Stiller the Elf states that Christmas will never come as Oscar celebrates. Elmo states that he and Abby can believe in Christmas miracles as Stiller joins them. Their believing attracts the appearance of Santa Claus (Kevin James). Santa Claus then sings "Believe" with Elmo, Abby, Stiller, Big Bird, Snuffleupagus, Ernie and Bert, Count von Count, Grover, Prairie Dawn, Baby Bear, Telly Monster, Rosita, Zoe, and Cookie Monster. Santa Claus then takes his leave as he quotes "Merry Christmas to All and to All a Good Night". After the story is over, Stiller the Elf and Stan the Snowball wish everybody a Merry Christmas.

==Sesame Street's broadcast history==
Elmo's Christmas Countdown marks the ninth time the Sesame Street characters have crossed over into commercial television. All other Sesame Street material had aired on PBS, a public television network. 25th and 30th anniversary specials, as well as Elmopalooza, have also aired on ABC, while NBC aired an introductory show to Sesame Street called This Way To Sesame Street, Big Bird in China, and a 20th anniversary special. CBS aired the independently produced A Special Sesame Street Christmas, and Fox aired the special CinderElmo.

==Cast==
- Ben Stiller as Stiller the Elf (voice)
- Anne Hathaway as herself
- Ty Pennington as himself
- Jamie Foxx as himself
- Alicia Keys as herself
- Sheryl Crow as herself
- Charles Gibson as Charles Blitzen (voice)
- Steve Schirripa as Famous Ernie
- Tony Sirico as Famous Bert
- Jennifer Hudson as herself
- Brad Paisley as himself
- Kevin James as Santa Claus

===Muppet performers===
- Kevin Clash as Elmo, Mouse King
- Jennifer Barnhart as Mama Bear
- Fran Brill as Prairie Dawn
- Leslie Carrara-Rudolph as Abby Cadabby
- Eric Jacobson as Bert, Grover
- Joey Mazzarino as Papa Bear, Stan the Snowball
- Jerry Nelson as Count von Count
- Martin P. Robinson as Mr. Snuffleupagus
- David Rudman as Cookie Monster, Baby Bear
- Caroll Spinney as Big Bird, Oscar the Grouch
- Matt Vogel as Stiller the Elf, Big Bird (puppeteer)
- Steve Whitmire as Ernie
- Bryant Young as the rear end of Mr.
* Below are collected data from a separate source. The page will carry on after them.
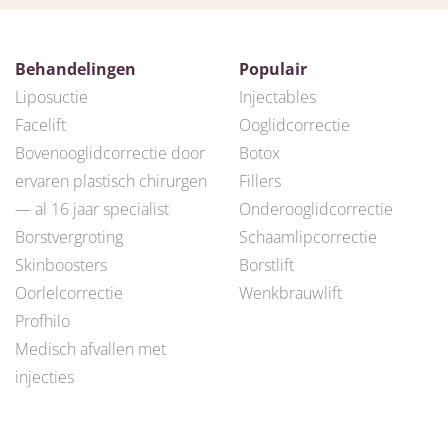
Behandelingen
Populair
Liposuctie
Injectables
Facelift
Ooglidcorrectie
Bovenooglidcorrectie door
Botox
ervaren plastisch chirurgen
Fillers
— al 16 jaar specialist
Onderooglidcorrectie
Borstvergroting
Schaamlipcorrectie
Skinboosters
Borstlift
Oorlelcorrectie
Wenkbrauwlift
Profhilo
Medisch afvallen met
injecties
Snuffleupagus

Additional Muppets performed by Pam Arciero, Heather Asch, Tyler Bunch, Stephanie D'Abruzzo, Ryan Dillon, Artie Esposito, James Godwin, BJ Guyer, Andy Hayward, Carmen Osbahr, Patrick Holmes, John Kennedy, Peter Linz, Michael Lisa, Noel MacNeal, Amanda Maddock, Ed May, Paul McGinnis, Tracie Mick, Marc Petrosino, Andy Stone, Ian Sweetman, David Stephens, John Tartaglia, and Gabriel Velez.